Our current understanding of antibiotics in modern healthcare can be attributed to Scotland’s Alexander Fleming, who discovered Penicillin in1928. Born in rural Lochfield in East Ayrshire, Scotland, he discovered this antibiotic that would eventually come to be used during World War II. It transformed the face of battlefield medicine and would allow for the advancement of infection control. Fleming was awarded the Nobel Prize in 1945.

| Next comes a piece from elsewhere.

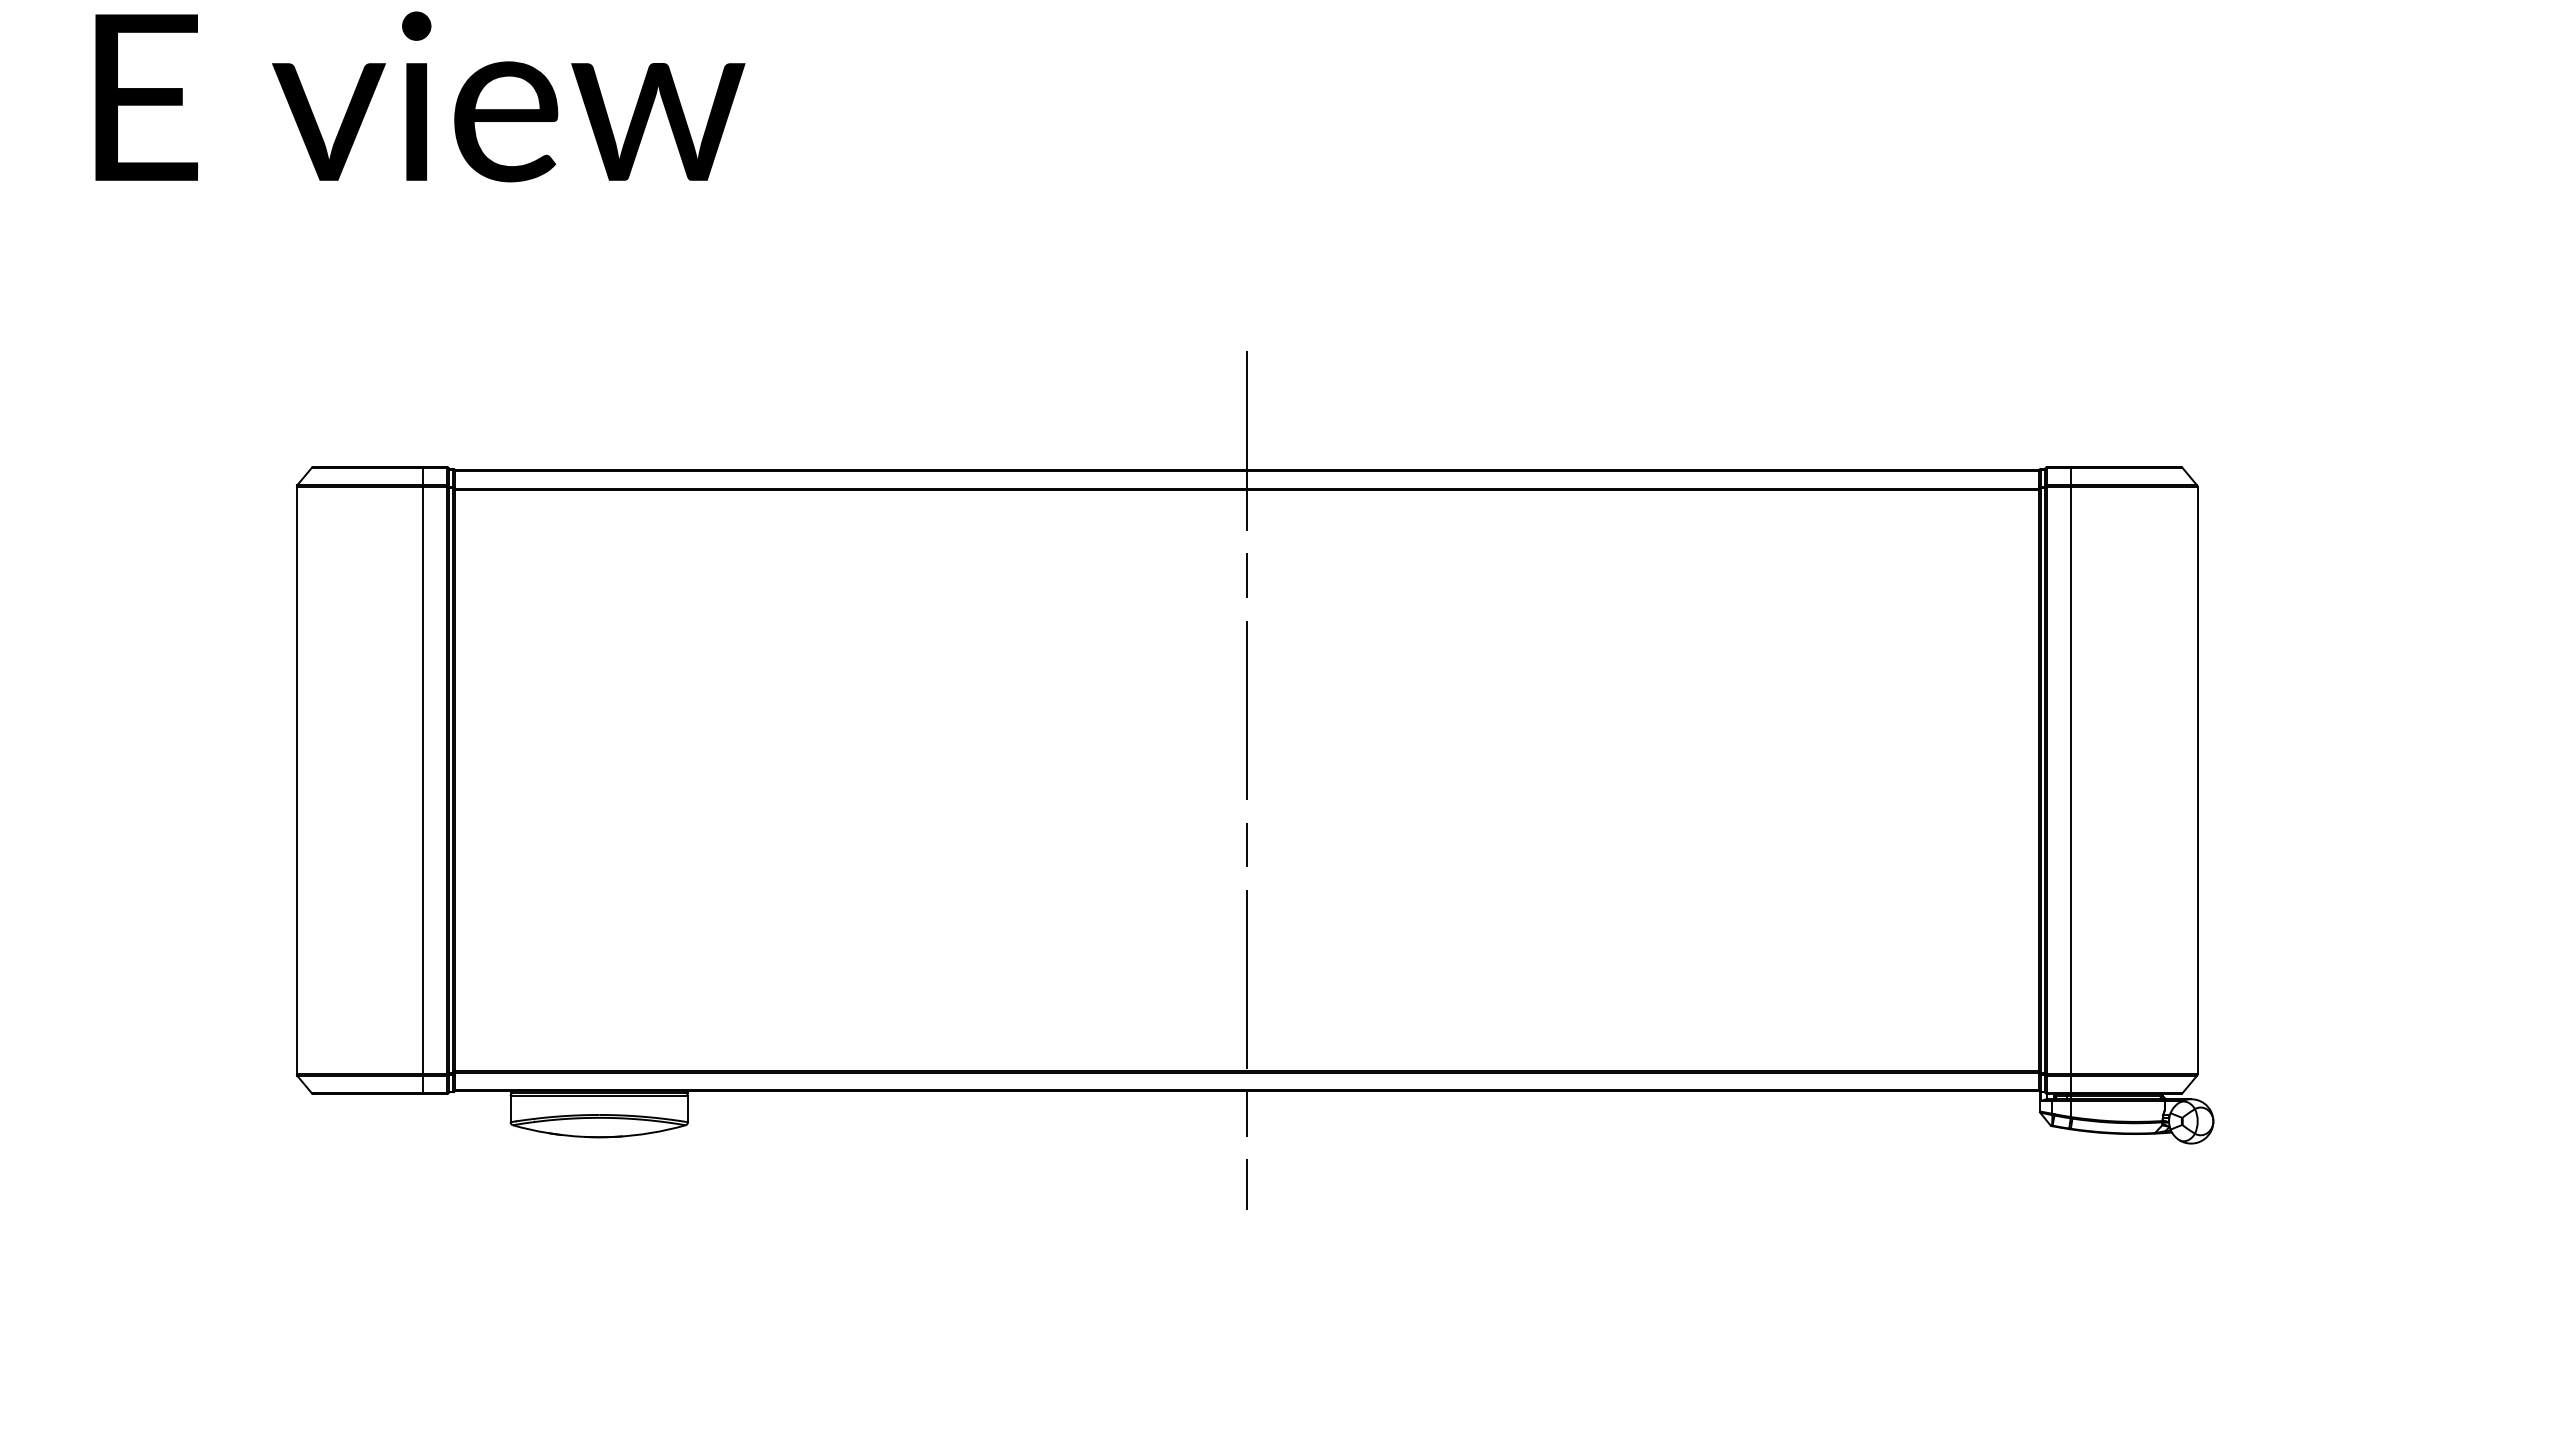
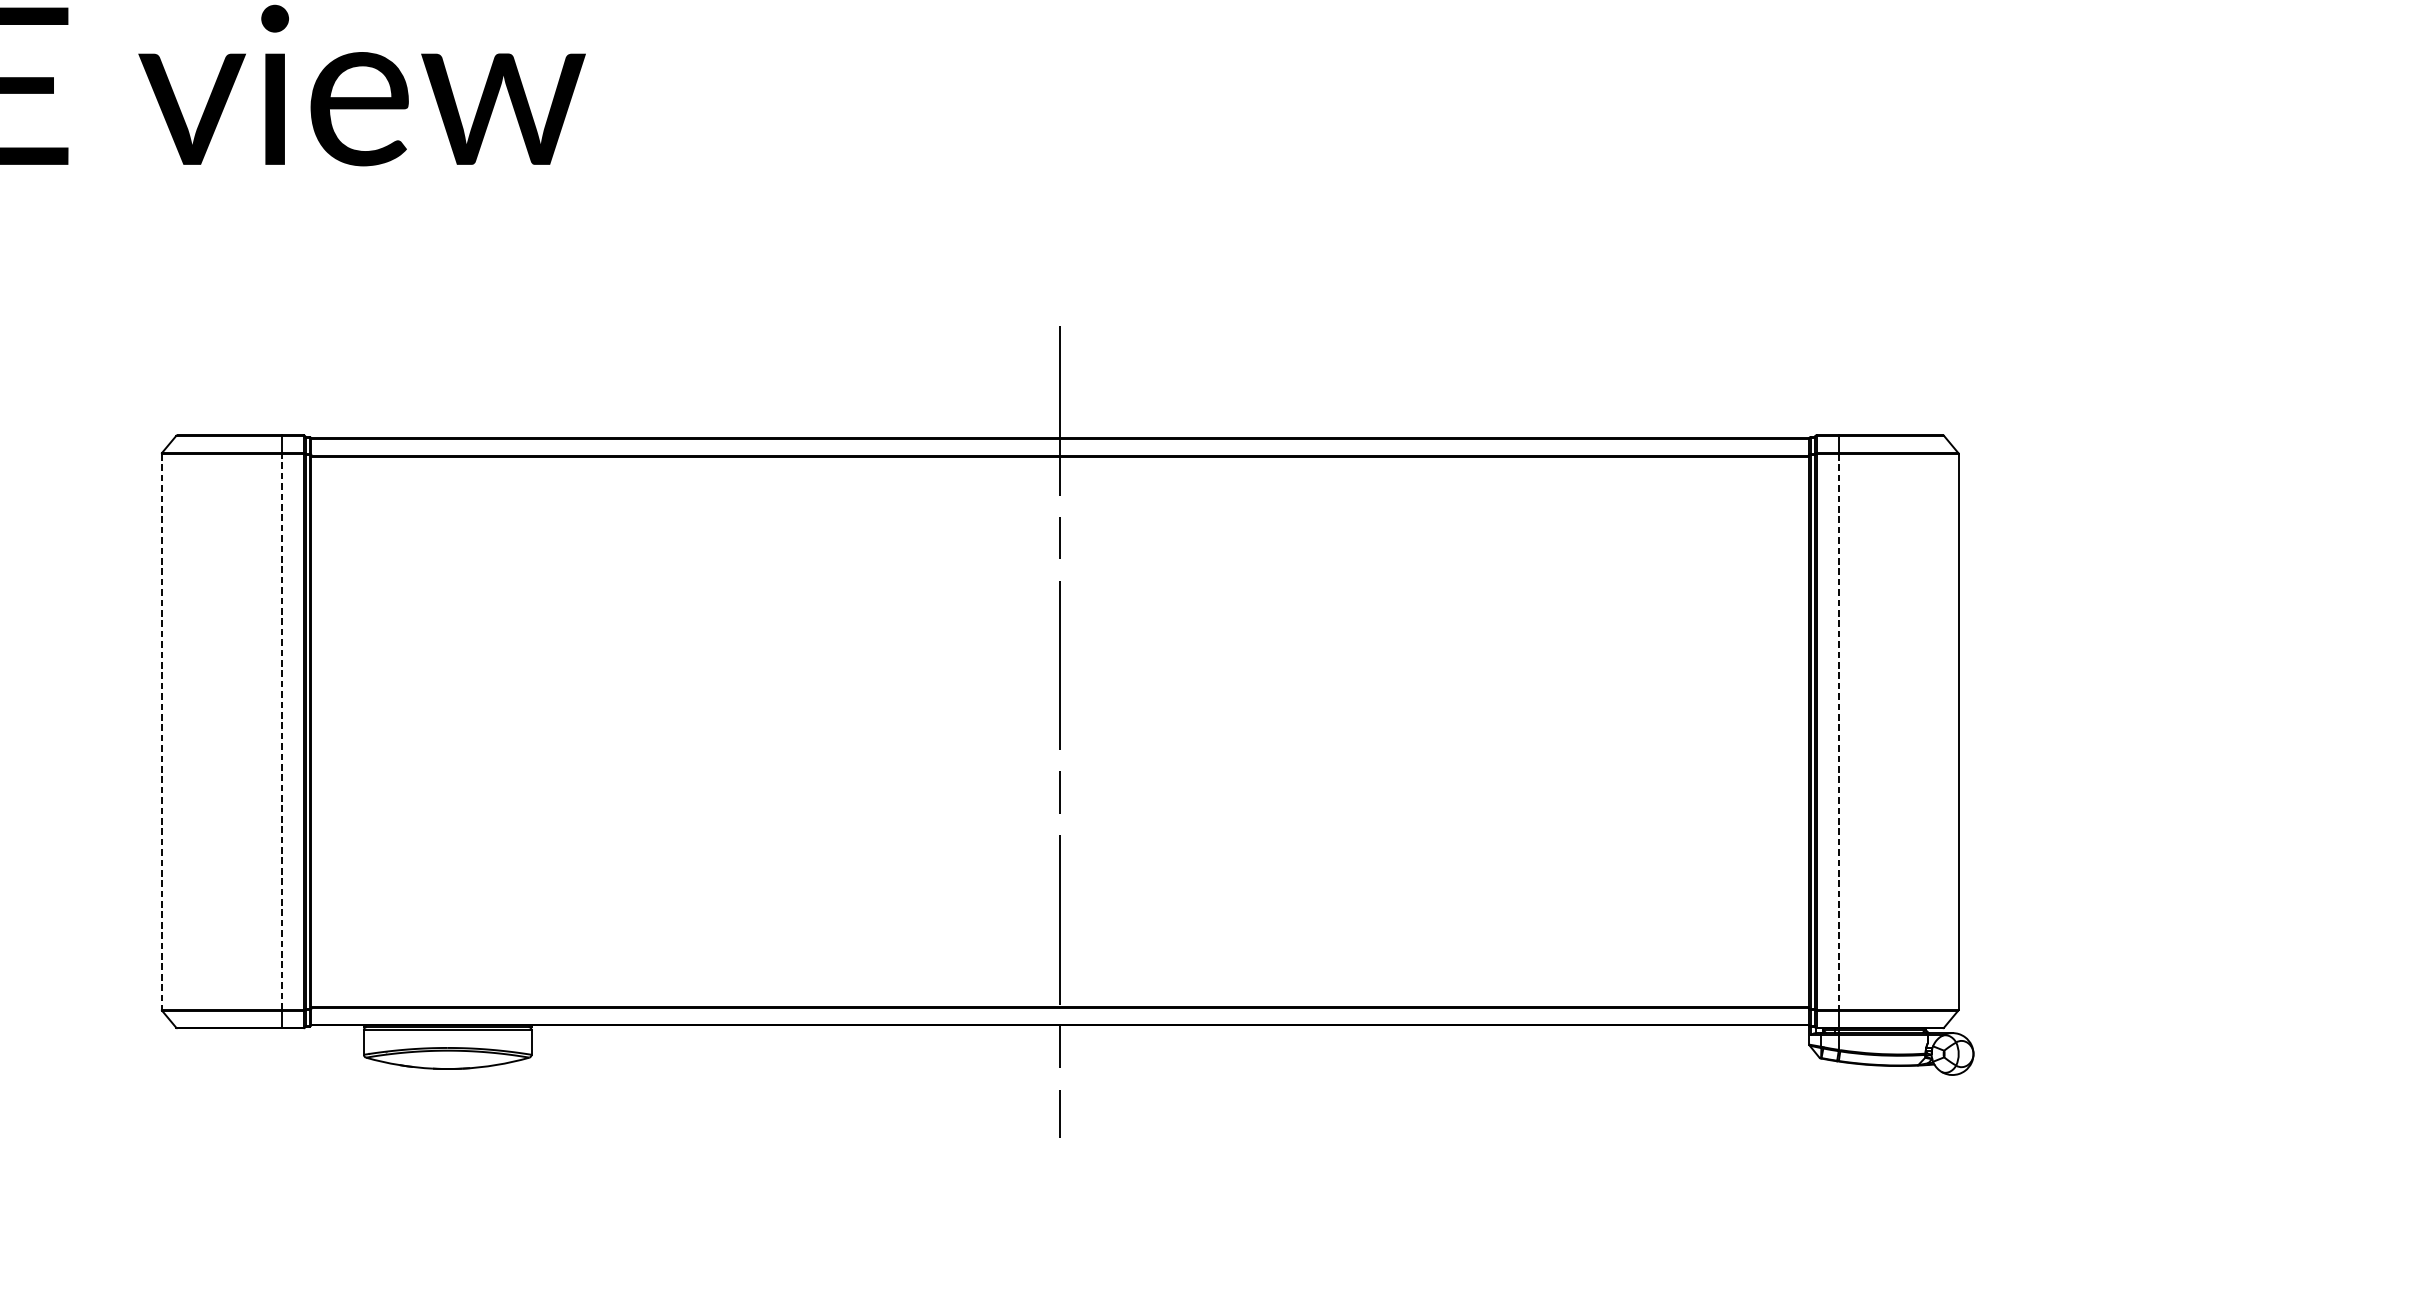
line: (296, 780) -> (161, 731), solid -> dashed
line: (423, 780) -> (281, 731), solid -> dashed
line: (2070, 780) -> (1838, 731), solid -> dashed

If you identify with any branch of reformed Christianity, you too owe a tip of your hat to Scotland. Protestant Reformation leader John Knox was born in 1514 near Haddington, Scotland. Knox became known as a spokesman for the Reformation in Scotland and advocated vehemently for the reform of the Presbyterian Church. Despite his legacy, there is but one monument dedicated to him in Edinburgh and his grave sits humbly outside of St. Giles Cathedral, paved over with parking space number 24.

Andrew Carnegie is another Scottish product. Born in Glasgow, this steel-tycoon turned his life’s fortune into a reputation for generosity and philanthropy. His life began to change from its humble-beginnings, where he and his family lived in a one-room house, when they decided to immigrate to the United States. At age 13, he began working in a textile mill. He then became a telegraph operator and soon worked his way up to organizing transportation throughout the American Civil War. Stumbling into great luck in the steel industry, he created the Carnegie Steel Company, which he sold for $480m, using the money to begin his philanthropic career.

More modernly, pop music artist Calvin Harris also hails from Scotland. Born in January 1984 in Dumfries, he later attended Dumfries High School. With the release of his 2012 album, “18 Months,” Harris broke the record for the most top 10 songs from one studio album on the UK Singles Chart with eight entries, an accomplishment which surpassed Michael Jackson.

Though it is said that Scottish people love to boast of their contributions to the world, this impressive list suggests that their boasting might just be justified.